Terminan la sopa. Ella se para y junta los platos. Luis se acomoda en la silla y mete la punta del dedo meñique en el pico del pingüino.

—¿Sabías que los pingüinos pueden aguantar hasta veinte minutos sin respirar? -dice Luis.

—Es una jarra muy cómoda -dice ella.

—No sabía que lo usabas -dice.

—Era de tu abuelo -dice.

—¿Mi abuelo? -Luis sabe que su abuelo trabajó en el ferrocarril hasta que se jubiló. No mucho más.

—Cuando era mozo -dice ella.

—¿Mozo? -dice Luis y saca el dedo del pico del pingüino.

—En la costa -dice. Y cuando lo dice los ojos se le agrandan. Entonces habla del verano en hoteles al lado del mar enorme, con olas altas y caracoles en la arena. Y cuando ella dice Perón, sonríe; cuando dice Evita los ojos llegan al mejor verde que se pueda imaginar.

—¿Querés ver fotos? -dice ella.

No, piensa Luis. 

—Bueno -dice.

Ella va a la pieza y vuelve con una caja de zapatos. La abre y el olor a humedad inunda la cocina. Comienza a sacar las fotos de a una. Despacio. Son fotos con los bordes recortados con una tijera de picos; están pegadas en cartones y protegidas por un papel traslúcido y fino. Revuelve y saca una, dos, tres. Luis Ve sombrillas, caras sonrientes, familias con muchos chicos que miran el mar. En una distingue varios edificios enormes uno al lado del otro. a un costado, con birome y en letra cursiva dice: diciembre/48. Entre paréntesis: Chapadmalal.
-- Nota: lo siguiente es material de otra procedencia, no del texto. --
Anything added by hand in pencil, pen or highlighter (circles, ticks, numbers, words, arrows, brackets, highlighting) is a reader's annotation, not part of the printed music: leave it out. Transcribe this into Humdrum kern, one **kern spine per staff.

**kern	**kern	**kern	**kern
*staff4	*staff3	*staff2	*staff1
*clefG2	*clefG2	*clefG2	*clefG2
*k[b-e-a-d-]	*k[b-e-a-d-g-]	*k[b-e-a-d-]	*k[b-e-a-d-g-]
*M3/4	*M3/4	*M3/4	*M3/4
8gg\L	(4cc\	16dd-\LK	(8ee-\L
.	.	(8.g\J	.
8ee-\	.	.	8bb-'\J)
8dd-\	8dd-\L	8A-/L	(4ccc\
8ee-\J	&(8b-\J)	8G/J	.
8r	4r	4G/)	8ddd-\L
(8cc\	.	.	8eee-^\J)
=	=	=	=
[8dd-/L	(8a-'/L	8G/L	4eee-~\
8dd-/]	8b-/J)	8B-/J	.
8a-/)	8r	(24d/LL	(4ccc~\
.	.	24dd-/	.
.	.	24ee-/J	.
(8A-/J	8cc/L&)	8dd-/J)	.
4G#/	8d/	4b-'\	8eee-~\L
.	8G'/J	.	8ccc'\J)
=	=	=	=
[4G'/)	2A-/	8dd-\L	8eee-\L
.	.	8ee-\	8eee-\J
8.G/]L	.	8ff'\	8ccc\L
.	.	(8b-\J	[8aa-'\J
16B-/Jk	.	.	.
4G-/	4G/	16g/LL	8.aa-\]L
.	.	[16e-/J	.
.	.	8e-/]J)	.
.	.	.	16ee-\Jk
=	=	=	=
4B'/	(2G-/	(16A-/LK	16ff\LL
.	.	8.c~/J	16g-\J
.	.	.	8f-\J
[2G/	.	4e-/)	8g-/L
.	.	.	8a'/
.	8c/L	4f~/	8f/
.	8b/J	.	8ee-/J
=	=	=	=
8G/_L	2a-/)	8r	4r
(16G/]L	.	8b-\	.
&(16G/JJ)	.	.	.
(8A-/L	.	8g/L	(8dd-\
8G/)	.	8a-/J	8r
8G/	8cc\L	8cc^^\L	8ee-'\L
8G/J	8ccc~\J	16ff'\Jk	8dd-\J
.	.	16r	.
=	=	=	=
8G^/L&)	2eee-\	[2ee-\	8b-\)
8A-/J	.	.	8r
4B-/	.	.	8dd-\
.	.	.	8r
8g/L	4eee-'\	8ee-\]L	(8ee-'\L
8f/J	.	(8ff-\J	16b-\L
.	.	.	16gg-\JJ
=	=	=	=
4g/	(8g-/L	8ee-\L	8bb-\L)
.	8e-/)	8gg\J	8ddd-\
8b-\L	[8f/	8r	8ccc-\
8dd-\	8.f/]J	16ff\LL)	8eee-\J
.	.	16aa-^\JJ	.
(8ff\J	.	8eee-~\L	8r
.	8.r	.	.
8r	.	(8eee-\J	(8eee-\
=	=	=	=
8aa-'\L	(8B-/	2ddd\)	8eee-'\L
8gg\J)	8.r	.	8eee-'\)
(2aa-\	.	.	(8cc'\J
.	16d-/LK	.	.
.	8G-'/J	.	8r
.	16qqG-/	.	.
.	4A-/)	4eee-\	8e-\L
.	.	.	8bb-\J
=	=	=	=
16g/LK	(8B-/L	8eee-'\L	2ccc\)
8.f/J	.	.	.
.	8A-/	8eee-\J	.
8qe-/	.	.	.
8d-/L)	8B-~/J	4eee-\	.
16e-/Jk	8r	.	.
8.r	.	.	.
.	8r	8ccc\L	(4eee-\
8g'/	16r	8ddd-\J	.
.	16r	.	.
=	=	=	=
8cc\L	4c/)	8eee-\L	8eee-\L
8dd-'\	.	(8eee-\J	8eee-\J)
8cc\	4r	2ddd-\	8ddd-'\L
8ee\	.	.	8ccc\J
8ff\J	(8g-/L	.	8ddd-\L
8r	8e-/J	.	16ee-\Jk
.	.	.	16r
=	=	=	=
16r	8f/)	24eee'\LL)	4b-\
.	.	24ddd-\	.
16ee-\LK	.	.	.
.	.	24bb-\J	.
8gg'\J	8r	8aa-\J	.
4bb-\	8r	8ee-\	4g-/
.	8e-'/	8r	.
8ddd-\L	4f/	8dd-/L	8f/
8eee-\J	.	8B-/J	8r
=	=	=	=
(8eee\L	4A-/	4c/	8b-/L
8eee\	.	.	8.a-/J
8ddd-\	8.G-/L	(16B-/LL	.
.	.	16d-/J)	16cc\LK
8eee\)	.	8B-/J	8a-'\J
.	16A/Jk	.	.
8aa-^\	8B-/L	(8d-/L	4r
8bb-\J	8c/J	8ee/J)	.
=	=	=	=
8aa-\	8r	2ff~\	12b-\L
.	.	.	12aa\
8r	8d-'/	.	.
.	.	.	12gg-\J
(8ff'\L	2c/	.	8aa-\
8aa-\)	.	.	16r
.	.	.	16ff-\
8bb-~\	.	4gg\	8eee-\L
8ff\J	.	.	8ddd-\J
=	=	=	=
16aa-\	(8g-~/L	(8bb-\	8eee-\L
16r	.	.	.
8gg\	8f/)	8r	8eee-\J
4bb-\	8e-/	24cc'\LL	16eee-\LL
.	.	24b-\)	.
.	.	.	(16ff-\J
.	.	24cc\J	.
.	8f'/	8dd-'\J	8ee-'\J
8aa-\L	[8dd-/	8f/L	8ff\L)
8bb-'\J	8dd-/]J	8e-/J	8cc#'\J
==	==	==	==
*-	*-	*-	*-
—El día que se inauguró -dice ella.

—¿Estuvo ahí?

—Trabajó de mozo.

—¿La vio? -dice Luis.

—De lejos -dice ella. La mirada de los dos se junta sobre el lomo esmaltado del pingüino y por un instante a Luis le parece que el marrón se tiñe de verde.

—¿Es de ese día?

—Elijo creer que sí.

—Guardabas la plata -dice Luis.

—Las monedas -dice ella- durante mucho tiempo..., ahí juntaba las monedas. Cada vez que tiraba una adentro, mientras la escuchaba rebotar, pedía un deseo.

—¿Como en las fuentes?

—Pero sin agua.

—¿Se te cumplió alguno?

—Algunos, no. Otros, sí.

Luis quisiera preguntarle desde cuando decidió usar al pingüino como jarra para el agua pero no lo hace. En cambio, se levanta y lo agarra con las dos manos. Lo acaricia. La cerámica esmaltada tiene grietas finitas y largas.

—Es hermoso -dice Luis.

Ella sonríe con la timidez propia del que no está acostumbrado a recibir elogios. Entonces dice que hay frutas. Una banana o una manzana tengo, dice ella.

Luis elije la manzana. Sostiene el pingüino, lo gira y mira en su interior. Ella con el borde del cuchillo firme gira la manzana. Cuando termina pone la manzana en un plato y se lo alcanza a Luis que sopesa el pingüino.

—No se consiguen más de estos -dice. Ella lo mira. Él le muestra el pingüino.

Ella guarda las fotos. Las guarda con la delicadeza que exige un rito. De a una las mete en la caja una sobre otra.

—Es hermoso -dice Luis. Ella se levanta y se aleja con la caja. Luis se levanta, va al living y deja el pingüino sobre la repisa. Después saca una moneda, la tira adentro y, antes de que deje de rebotar en las paredes, pide un deseo.